Ya, but I figured then I'd only be having the bottom of the mitre slot as my stability for the sled, not the entire slot. I'd have to mount the sled on the top of an inverted T....that just didn't seem as stable.

I'm about to order some featherboards too, and I was wondering how often I would find those tabs interferring with where I'd want to put the tabs.

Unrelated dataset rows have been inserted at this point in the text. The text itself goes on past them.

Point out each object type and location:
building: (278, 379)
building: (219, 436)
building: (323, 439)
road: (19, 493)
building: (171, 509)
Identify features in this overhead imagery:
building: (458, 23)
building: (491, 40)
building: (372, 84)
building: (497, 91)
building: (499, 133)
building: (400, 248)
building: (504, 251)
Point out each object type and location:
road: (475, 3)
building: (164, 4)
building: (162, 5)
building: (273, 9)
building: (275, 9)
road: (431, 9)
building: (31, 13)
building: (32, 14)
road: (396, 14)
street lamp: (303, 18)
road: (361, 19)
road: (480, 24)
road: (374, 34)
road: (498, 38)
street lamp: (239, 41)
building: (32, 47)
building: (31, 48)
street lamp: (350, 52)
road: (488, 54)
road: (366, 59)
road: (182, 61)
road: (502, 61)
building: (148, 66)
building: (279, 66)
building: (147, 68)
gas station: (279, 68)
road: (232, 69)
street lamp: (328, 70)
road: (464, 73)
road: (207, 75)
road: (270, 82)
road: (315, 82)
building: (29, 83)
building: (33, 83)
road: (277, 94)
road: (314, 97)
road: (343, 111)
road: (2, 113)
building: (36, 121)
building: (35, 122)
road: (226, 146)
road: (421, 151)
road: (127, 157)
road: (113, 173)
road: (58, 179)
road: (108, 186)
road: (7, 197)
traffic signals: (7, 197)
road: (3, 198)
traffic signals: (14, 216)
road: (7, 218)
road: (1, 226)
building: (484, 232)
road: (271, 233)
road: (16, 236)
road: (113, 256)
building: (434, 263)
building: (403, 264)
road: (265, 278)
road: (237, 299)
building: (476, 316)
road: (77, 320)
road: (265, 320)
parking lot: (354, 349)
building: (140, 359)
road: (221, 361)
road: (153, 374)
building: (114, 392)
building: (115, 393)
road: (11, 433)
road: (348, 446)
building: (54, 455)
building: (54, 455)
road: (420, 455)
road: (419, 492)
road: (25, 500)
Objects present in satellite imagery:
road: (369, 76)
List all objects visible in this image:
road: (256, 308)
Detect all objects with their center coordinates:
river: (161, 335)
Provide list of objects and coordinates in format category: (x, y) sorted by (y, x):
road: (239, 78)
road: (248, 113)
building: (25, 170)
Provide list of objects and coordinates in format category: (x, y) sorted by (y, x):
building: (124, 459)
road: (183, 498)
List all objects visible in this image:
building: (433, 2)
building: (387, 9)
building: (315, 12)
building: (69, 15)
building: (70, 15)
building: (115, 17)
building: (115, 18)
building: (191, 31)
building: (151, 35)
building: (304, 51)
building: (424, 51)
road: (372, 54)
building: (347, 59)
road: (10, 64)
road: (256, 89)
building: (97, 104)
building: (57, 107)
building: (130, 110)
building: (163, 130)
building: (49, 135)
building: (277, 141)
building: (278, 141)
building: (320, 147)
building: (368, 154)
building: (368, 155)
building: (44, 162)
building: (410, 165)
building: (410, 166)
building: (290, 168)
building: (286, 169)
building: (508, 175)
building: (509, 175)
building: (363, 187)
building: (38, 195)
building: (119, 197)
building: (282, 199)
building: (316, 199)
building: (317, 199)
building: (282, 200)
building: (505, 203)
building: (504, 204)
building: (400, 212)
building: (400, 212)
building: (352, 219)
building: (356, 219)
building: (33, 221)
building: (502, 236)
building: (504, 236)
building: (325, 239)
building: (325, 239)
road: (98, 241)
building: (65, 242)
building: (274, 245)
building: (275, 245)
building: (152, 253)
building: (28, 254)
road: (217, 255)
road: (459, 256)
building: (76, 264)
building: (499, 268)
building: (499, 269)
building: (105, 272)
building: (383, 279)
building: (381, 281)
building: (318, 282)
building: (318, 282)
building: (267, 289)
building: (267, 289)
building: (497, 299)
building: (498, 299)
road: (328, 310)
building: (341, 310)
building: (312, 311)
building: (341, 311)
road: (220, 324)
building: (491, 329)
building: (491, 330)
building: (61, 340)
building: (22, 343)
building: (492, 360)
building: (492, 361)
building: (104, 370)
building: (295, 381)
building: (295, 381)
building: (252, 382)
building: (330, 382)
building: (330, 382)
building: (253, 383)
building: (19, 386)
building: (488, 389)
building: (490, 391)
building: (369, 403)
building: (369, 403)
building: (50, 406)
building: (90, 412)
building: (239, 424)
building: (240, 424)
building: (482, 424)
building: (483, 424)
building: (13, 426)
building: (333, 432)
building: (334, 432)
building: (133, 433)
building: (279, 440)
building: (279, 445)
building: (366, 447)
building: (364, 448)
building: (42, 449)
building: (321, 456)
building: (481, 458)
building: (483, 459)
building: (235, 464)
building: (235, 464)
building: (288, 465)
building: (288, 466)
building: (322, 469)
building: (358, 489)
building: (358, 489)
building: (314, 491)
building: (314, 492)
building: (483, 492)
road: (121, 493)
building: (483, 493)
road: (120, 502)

I don't have a grinder, except for the cute little grinder wheel on my dremel. so it's that or the cutting wheel.
 
Ya, but I figured then I'd only be having the bottom of the mitre slot as my stability for the sled, not the entire slot. I'd have to mount the sled on the top of an inverted T....that just didn't seem as stable.
Not following. . I would make the rails look just like the ones on your miter gauge, then remove a little piece that is as long as the tab- line up the removed section with the tab, and the rail will drop into the slot.
I don't have a grinder, except for the cute little grinder wheel on my dremel. so it's that or the cutting wheel.
You really don't get this do you. . .

I just need a little angle grinder- what? Of course I'll use it for other projects!

Every project that nets you out a new tool is a GOOD project. ;-)
 
Not following. . I would make the rails look just like the ones on your miter gauge, then remove a little piece that is as long as the tab- line up the removed section with the tab, and the rail will drop into the slot.

Ok, I see what you're saying. That would make it a lot easier to use the sled with the slots. I guess overall though I'm just not seeing the value of keeping the sled from lifting up. It's not like that's ever an issue for a crosscut sled..it just seems more likely that the tabs will get in the way. I notice that none of the table saws I see the "pros" use in their crafting videos have tabs in the mitre slots.

I just need a little angle grinder- what? Of course I'll use it for other projects!

Every project that nets you out a new tool is a GOOD project. ;-)

Hehe...ya, I actually *did* think of that. I could probably make a good case for it as I had to use my saws-all to remove some metal off a trailer and I mentioned back then that a grinder would have worked just as good. Hmmmm.... I have to weigh this against a possible future request. You have to space these out good or she catches on.
 
Man, I'm so bummed. I was getting all eager to spend my $50 certificate I got from work at Amazon and get a pair of featherboards, and probably a nice dial caliper too (could have used that to measure the mitre slots!). Amazing how hard it is to find a simple dial caliper anymore, they're all those dumb LCD displays now...

Then I find out my certificate can't be used at amazon. :) Rats! The closest thing that I could use it with is Northern Tool and Equipment. They have the featherboards there, but they're $5 more than on amazon, and without free shipping! So I'd be wasting $10 just to use the $50 certificate!

Grumble. man, that's the last time I do good at work!
 
So, a weekend was spent liberating room in the basement. It had been primarily storage and kids tricycle/bicycle arena up to now. But I had come to the conclusion that the garage was not going to be sufficient for having the kind of room I wanted to play with my woodworking toys. *grumble* And this was the garage I built out of frustration because our *last* garage was too small. Oh well.

We're now debating the space we're going to allocate for this workshop. Among the questions I have to answer is....what is the likely longest piece of wood I'm going to want to work with? Is it *likely* I'll be working with whole 4 X 8 pieces of plywood? I will still always have the garage for cutting pieces down to a manageble size with the circular saw. I just can't imaging putting a 4 X 8 piece across the table saw....with that much material I'd just think the precision of the saw would be wasted.

I have to know if it's important how I orient the table saw, drill press and band saw so that I can get a really long piece in there.